WORK TO DO: In the text on Shakespeare's Troilus and Cressida, rewrite the stretch from "Now, admittedly, I" through "over that one!", putting "cast list" wherever "dramatis personae" appears.
— start SOURCE TEXT —
See, I tried to read Shakespeare’s Troilus and Cressida. I got up to Cressida’s first appearance on stage with her confusingly-named servant, Alexander. (My question there is: did he know the name Alexander was connected to Troy and didn’t know how, or did he just need a Greek name and picked that one at random?) So during the scene, they’re discussing the war, and out comes the bombshell that Shakespeare (or rather the chain of earlier writers through whom he had gotten the story of the Trojan War in the first place) had conflated Aias and his brother Teukros. And mistaken Hesione for Priam’s daughter instead of his sister. The generational thing doesn’t bother me so much as combining such different characters as Aias and Teukros, though. For cryin’ out loud, that makes Aias, the number two bad-ass among the Greek army, a half-blood bastard! It’s one thing for his brother to be half-Trojan, but for Aias himself to be half-Trojan? That’s seriously messed up. (Admittedly, in the Iliad, there’s no information about the identity or origin of Teukros’ mother, but given his name she still pretty much had to be Trojan. What with Teukros also being the name of the legendary founder of Troy and all.)

Now, admittedly, I knew going in that it was going to be messed up. I knew from the dramatis personae at the beginning that he was using all the Roman names (Ajax, Ulysses…) and that he had bizarrely conflated Calchas and Chryses. (And of course the title made it obvious that he was going with the alternate Cressida over the traditional Chryseis.) But this bit with Aias and Teukros….man, it’s gonna take me a while to get over that one!

But I have to eventually, ’cause I do want to finish reading the play. Though it’ll probably make me mad for its massive and horrifying inaccuracies. But I want to see what he did with the various characters. I want to see how the Elizabethan condemnation of Helen’s loose morals will compare to the Athenian one. I want to see if his Achilles is as flawed as the original, and if he’s flawed in the same ways. I want to see if his Odysseus is as evil as the Athenian one. And I’m curious as to what his Thersites will be like. It’s astonishing to me that Thersites is even in it. As far as anyone can tell, Thersites was invented for the Iliad, and that’s why the poet goes out of his way to describe who Thersites is and what he looks like, even though most characters are merely described with standard epithets, and visual details are rare and only to fit the meter of the line. (For example, at one point Achilles’ hair is described as being ξανθος (variously translated as yellow, tawny or auburn) but normally his appearance is taken for granted as already known.) In fact, a number of major characters (including Patroclos and Agamemnon) are first mentioned only by their patronymic! (A fact I might not have noticed if it wasn’t pointed out in Troy and Homer by Joachim Latacz, I feel obliged to admit.) Given that Shakespeare got the story from Chaucer, who got it from some French and Italian authors, who presumably got to it largely via Dictys, Dares and Virgil…the fact that Thersites is present is really surprising. I know for a fact he wasn’t in the Aeneid, and I’m pretty sure he’s not in Dictys or Dares, either. (Neither of those was written by anyone the least bit familiar with Homer. That’s clear.) Hmm, maybe the Medieval authors also had Ovid at their disposal? The Italian ones surely would have…and I’m pretty sure Chaucer knew at least some of Ovid’s works, as well. (In fact, didn’t he translate something of Ovid’s into the English of his day? Or am I totally losing my mind?) Thersites might have been mentioned in the Metamorphoses…though I’m not sure…which is alarming, considering how recently I read the sections of that that pertained to the Trojan War.
— end SOURCE TEXT —
— start RAW RECORDS —
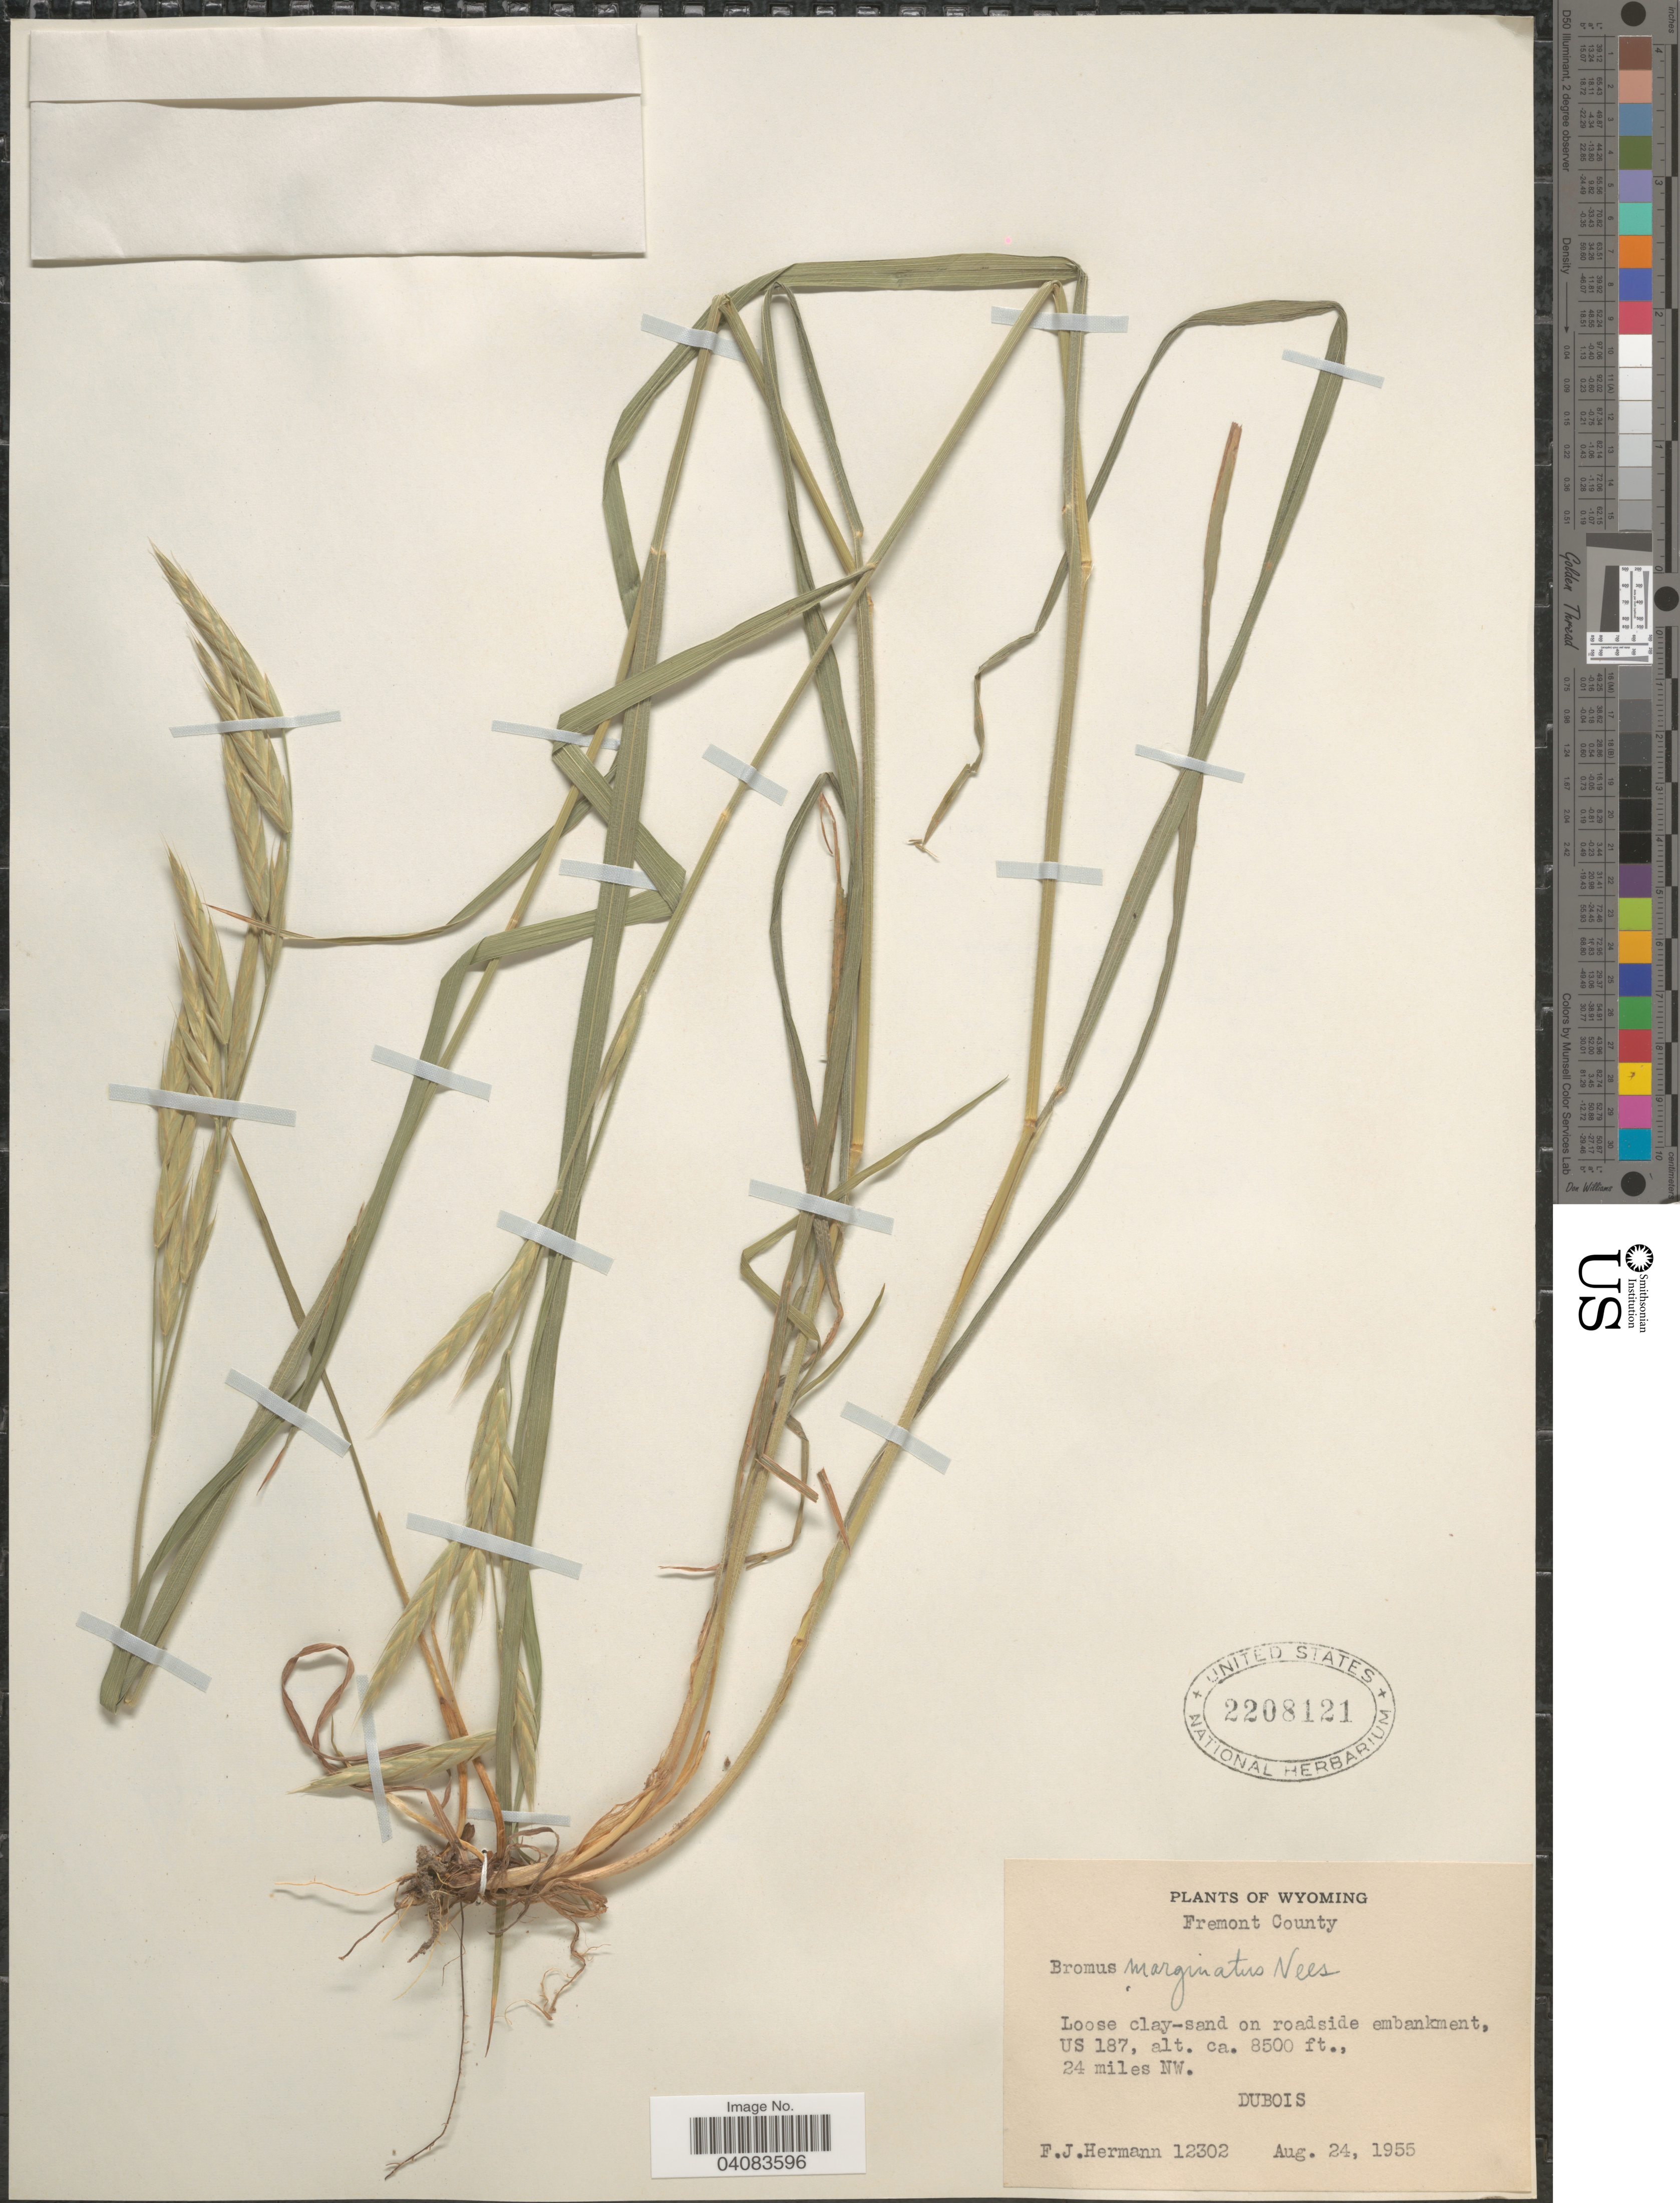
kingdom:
— end RAW RECORDS —
— start RAW RECORDS —
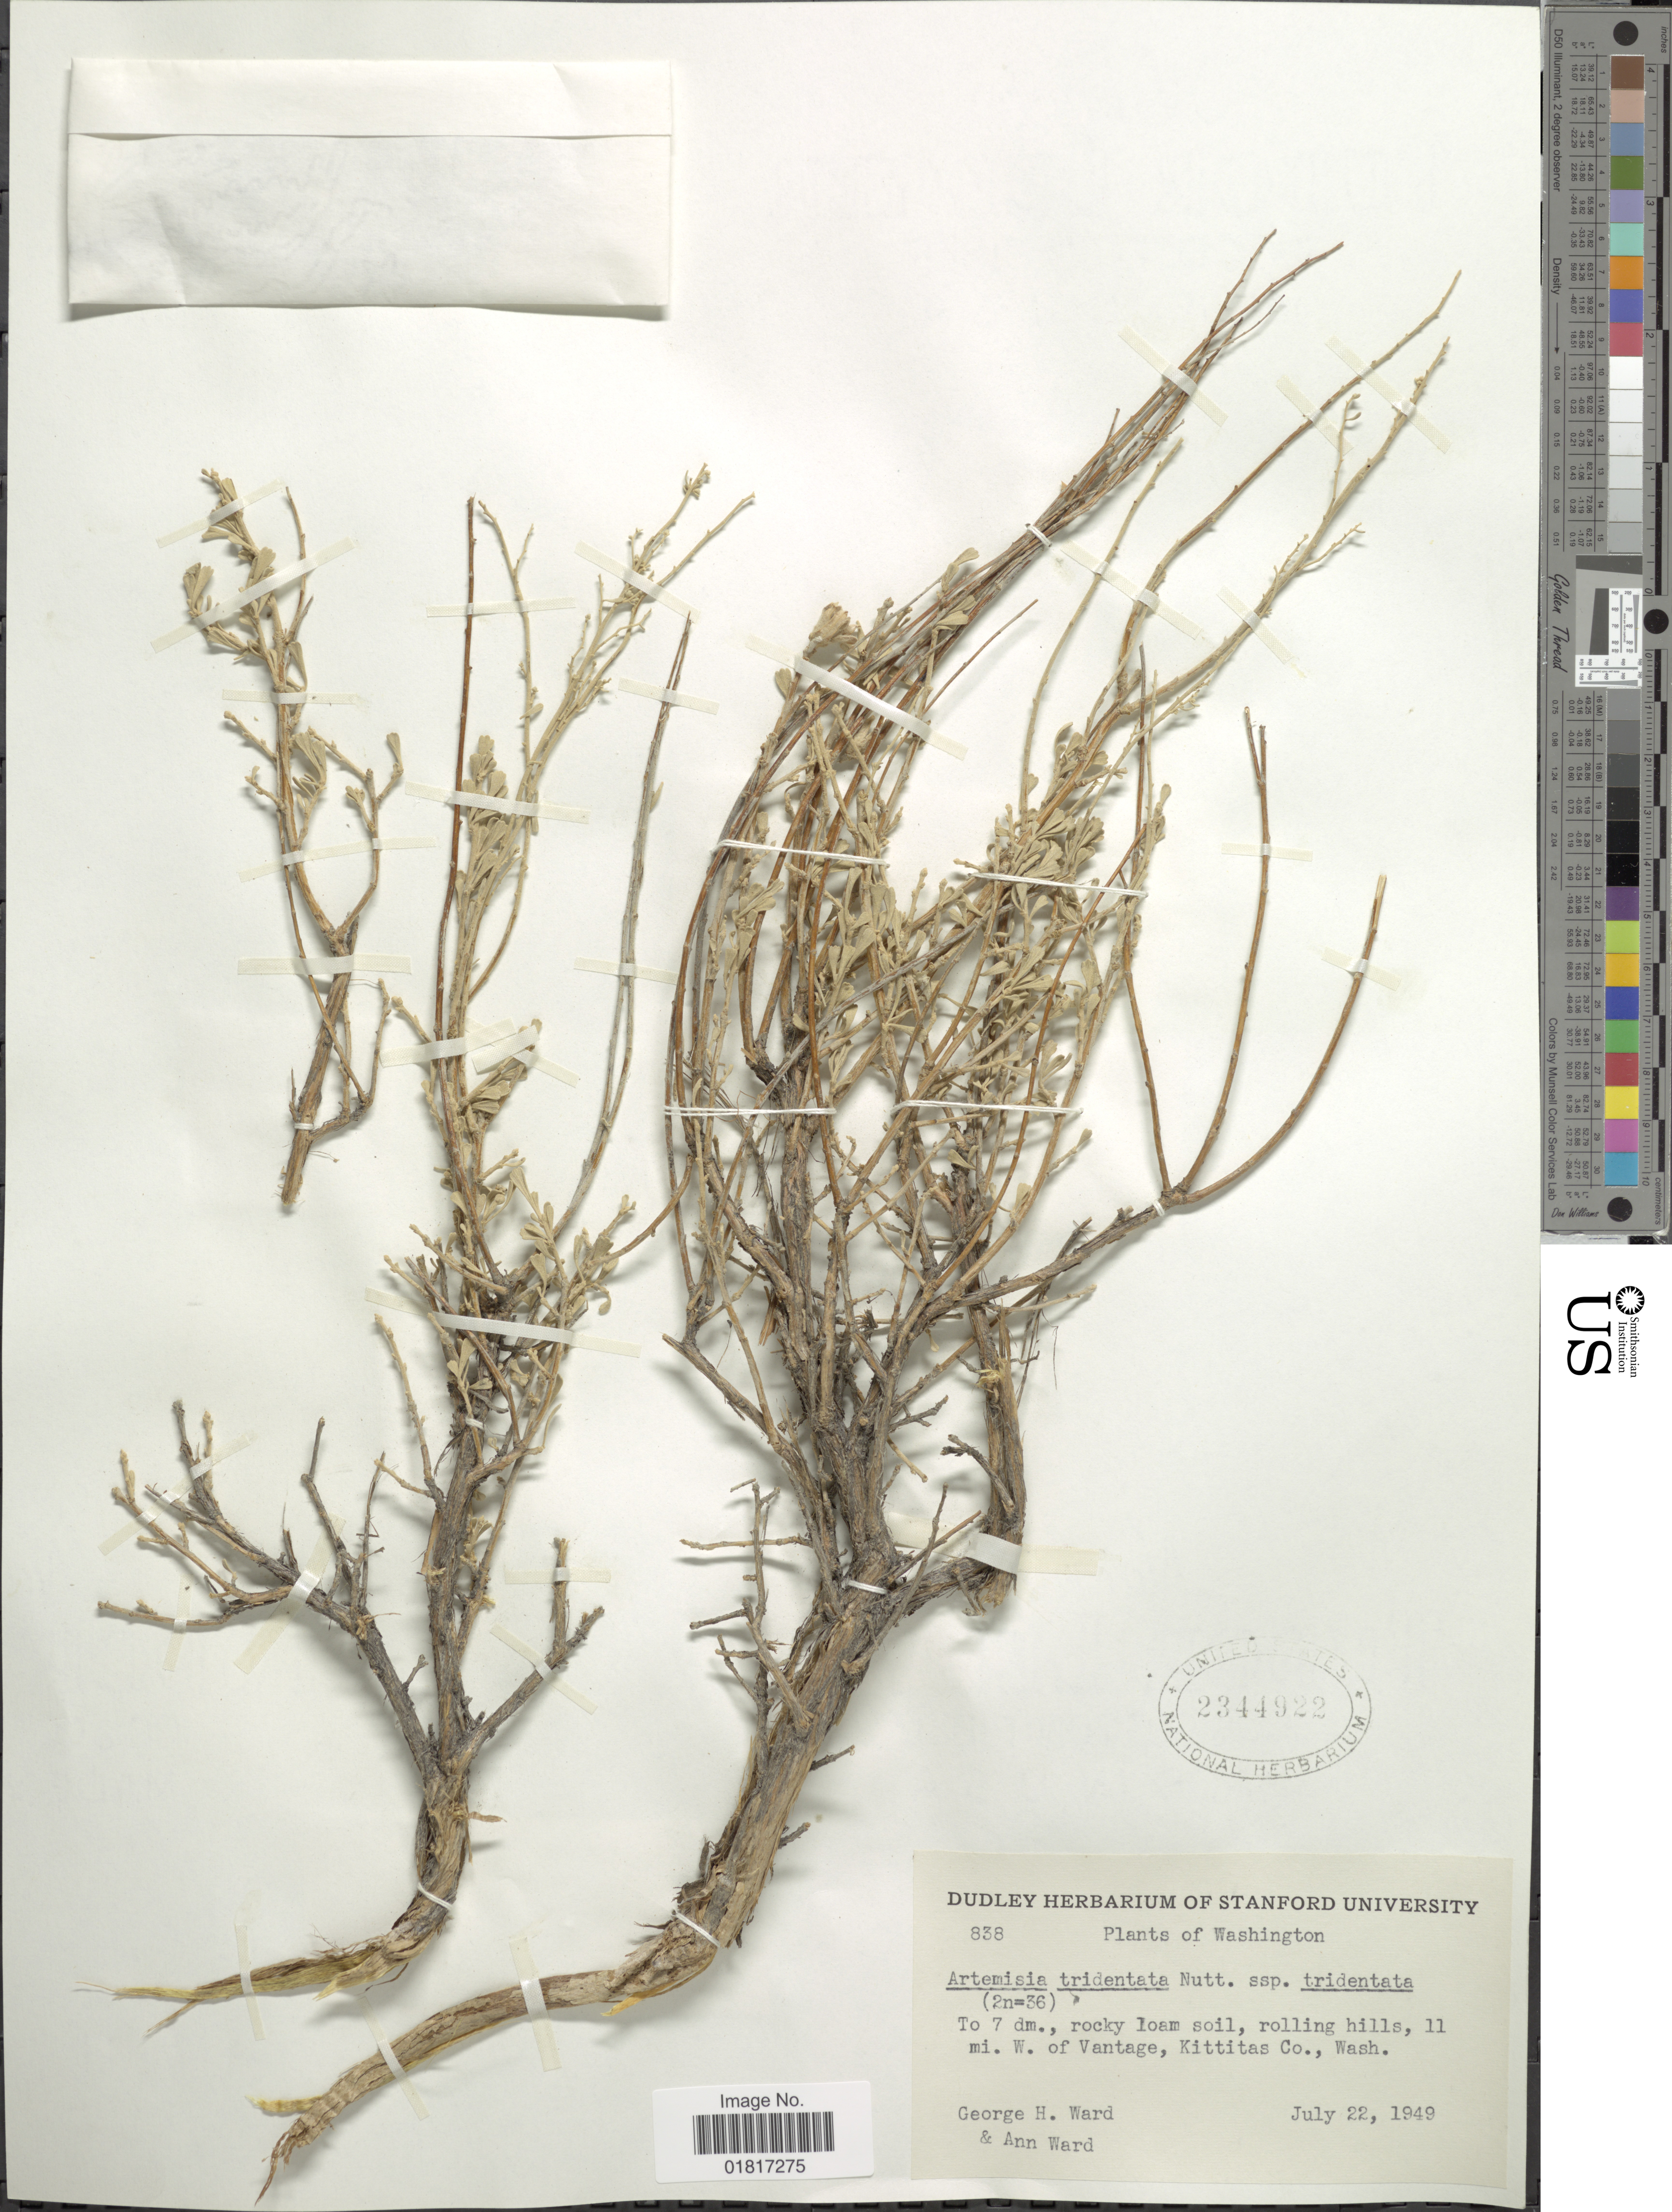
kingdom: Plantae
— end RAW RECORDS —
EXERCISE RESULT:
Now, admittedly, I knew going in that it was going to be messed up. I knew from the cast list at the beginning that he was using all the Roman names (Ajax, Ulysses…) and that he had bizarrely conflated Calchas and Chryses. (And of course the title made it obvious that he was going with the alternate Cressida over the traditional Chryseis.) But this bit with Aias and Teukros….man, it’s gonna take me a while to get over that one!